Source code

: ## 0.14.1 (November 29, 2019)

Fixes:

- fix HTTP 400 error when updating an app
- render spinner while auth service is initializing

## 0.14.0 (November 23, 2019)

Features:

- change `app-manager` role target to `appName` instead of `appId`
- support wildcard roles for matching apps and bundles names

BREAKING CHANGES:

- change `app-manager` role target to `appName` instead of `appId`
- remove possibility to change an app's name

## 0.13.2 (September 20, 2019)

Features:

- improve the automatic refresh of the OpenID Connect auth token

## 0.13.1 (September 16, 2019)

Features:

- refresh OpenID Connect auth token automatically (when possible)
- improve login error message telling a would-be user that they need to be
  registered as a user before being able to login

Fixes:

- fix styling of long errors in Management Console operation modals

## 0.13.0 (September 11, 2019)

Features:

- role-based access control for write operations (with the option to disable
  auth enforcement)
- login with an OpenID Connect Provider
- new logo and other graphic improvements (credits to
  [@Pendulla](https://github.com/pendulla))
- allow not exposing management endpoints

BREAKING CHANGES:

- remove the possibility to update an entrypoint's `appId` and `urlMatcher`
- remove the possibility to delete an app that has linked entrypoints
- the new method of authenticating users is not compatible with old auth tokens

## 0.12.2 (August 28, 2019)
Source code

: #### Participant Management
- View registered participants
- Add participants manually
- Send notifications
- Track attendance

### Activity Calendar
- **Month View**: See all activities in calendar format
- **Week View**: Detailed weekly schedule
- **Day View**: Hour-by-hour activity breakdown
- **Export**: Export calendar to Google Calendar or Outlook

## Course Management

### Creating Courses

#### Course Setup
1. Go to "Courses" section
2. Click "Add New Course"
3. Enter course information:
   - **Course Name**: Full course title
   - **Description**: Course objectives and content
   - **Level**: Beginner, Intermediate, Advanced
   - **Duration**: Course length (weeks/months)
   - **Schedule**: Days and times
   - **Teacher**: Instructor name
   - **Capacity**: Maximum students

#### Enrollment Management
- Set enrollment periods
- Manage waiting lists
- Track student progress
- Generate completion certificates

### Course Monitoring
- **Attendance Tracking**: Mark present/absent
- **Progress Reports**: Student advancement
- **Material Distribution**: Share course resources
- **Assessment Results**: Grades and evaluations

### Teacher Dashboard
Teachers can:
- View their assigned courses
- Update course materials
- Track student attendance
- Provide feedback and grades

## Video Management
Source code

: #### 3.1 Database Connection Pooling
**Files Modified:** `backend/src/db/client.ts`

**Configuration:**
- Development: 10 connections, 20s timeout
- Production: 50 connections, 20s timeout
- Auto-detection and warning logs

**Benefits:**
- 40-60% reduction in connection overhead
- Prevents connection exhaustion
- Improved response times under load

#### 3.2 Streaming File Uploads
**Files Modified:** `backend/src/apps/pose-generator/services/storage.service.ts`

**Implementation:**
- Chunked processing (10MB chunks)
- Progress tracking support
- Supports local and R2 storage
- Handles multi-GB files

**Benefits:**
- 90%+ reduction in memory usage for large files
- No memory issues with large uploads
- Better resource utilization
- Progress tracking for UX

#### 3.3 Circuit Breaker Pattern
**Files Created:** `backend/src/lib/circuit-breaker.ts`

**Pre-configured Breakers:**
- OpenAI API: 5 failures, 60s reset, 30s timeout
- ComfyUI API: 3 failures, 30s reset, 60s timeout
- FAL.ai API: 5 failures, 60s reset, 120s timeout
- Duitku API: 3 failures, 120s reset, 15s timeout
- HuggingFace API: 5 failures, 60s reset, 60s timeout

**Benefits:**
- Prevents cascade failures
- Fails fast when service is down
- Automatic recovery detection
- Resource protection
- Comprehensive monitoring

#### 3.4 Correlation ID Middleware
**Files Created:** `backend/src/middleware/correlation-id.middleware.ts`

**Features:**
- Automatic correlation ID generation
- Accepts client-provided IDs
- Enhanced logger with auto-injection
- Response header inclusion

|---|

Work instruction
Could you restate every entry above word for word?

Answer to the problem
Source code

: ## 0.14.1 (November 29, 2019)

Fixes:

- fix HTTP 400 error when updating an app
- render spinner while auth service is initializing

## 0.14.0 (November 23, 2019)

Features:

- change `app-manager` role target to `appName` instead of `appId`
- support wildcard roles for matching apps and bundles names

BREAKING CHANGES:

- change `app-manager` role target to `appName` instead of `appId`
- remove possibility to change an app's name

## 0.13.2 (September 20, 2019)

Features:

- improve the automatic refresh of the OpenID Connect auth token

## 0.13.1 (September 16, 2019)

Features:

- refresh OpenID Connect auth token automatically (when possible)
- improve login error message telling a would-be user that they need to be
  registered as a user before being able to login

Fixes:

- fix styling of long errors in Management Console operation modals

## 0.13.0 (September 11, 2019)

Features:

- role-based access control for write operations (with the option to disable
  auth enforcement)
- login with an OpenID Connect Provider
- new logo and other graphic improvements (credits to
  [@Pendulla](https://github.com/pendulla))
- allow not exposing management endpoints

BREAKING CHANGES:

- remove the possibility to update an entrypoint's `appId` and `urlMatcher`
- remove the possibility to delete an app that has linked entrypoints
- the new method of authenticating users is not compatible with old auth tokens

## 0.12.2 (August 28, 2019)
Source code

: #### Participant Management
- View registered participants
- Add participants manually
- Send notifications
- Track attendance

### Activity Calendar
- **Month View**: See all activities in calendar format
- **Week View**: Detailed weekly schedule
- **Day View**: Hour-by-hour activity breakdown
- **Export**: Export calendar to Google Calendar or Outlook

## Course Management

### Creating Courses

#### Course Setup
1. Go to "Courses" section
2. Click "Add New Course"
3. Enter course information:
   - **Course Name**: Full course title
   - **Description**: Course objectives and content
   - **Level**: Beginner, Intermediate, Advanced
   - **Duration**: Course length (weeks/months)
   - **Schedule**: Days and times
   - **Teacher**: Instructor name
   - **Capacity**: Maximum students

#### Enrollment Management
- Set enrollment periods
- Manage waiting lists
- Track student progress
- Generate completion certificates

### Course Monitoring
- **Attendance Tracking**: Mark present/absent
- **Progress Reports**: Student advancement
- **Material Distribution**: Share course resources
- **Assessment Results**: Grades and evaluations

### Teacher Dashboard
Teachers can:
- View their assigned courses
- Update course materials
- Track student attendance
- Provide feedback and grades

## Video Management
Source code

: #### 3.1 Database Connection Pooling
**Files Modified:** `backend/src/db/client.ts`

**Configuration:**
- Development: 10 connections, 20s timeout
- Production: 50 connections, 20s timeout
- Auto-detection and warning logs

**Benefits:**
- 40-60% reduction in connection overhead
- Prevents connection exhaustion
- Improved response times under load

#### 3.2 Streaming File Uploads
**Files Modified:** `backend/src/apps/pose-generator/services/storage.service.ts`

**Implementation:**
- Chunked processing (10MB chunks)
- Progress tracking support
- Supports local and R2 storage
- Handles multi-GB files

**Benefits:**
- 90%+ reduction in memory usage for large files
- No memory issues with large uploads
- Better resource utilization
- Progress tracking for UX

#### 3.3 Circuit Breaker Pattern
**Files Created:** `backend/src/lib/circuit-breaker.ts`

**Pre-configured Breakers:**
- OpenAI API: 5 failures, 60s reset, 30s timeout
- ComfyUI API: 3 failures, 30s reset, 60s timeout
- FAL.ai API: 5 failures, 60s reset, 120s timeout
- Duitku API: 3 failures, 120s reset, 15s timeout
- HuggingFace API: 5 failures, 60s reset, 60s timeout

**Benefits:**
- Prevents cascade failures
- Fails fast when service is down
- Automatic recovery detection
- Resource protection
- Comprehensive monitoring

#### 3.4 Correlation ID Middleware
**Files Created:** `backend/src/middleware/correlation-id.middleware.ts`

**Features:**
- Automatic correlation ID generation
- Accepts client-provided IDs
- Enhanced logger with auto-injection
- Response header inclusion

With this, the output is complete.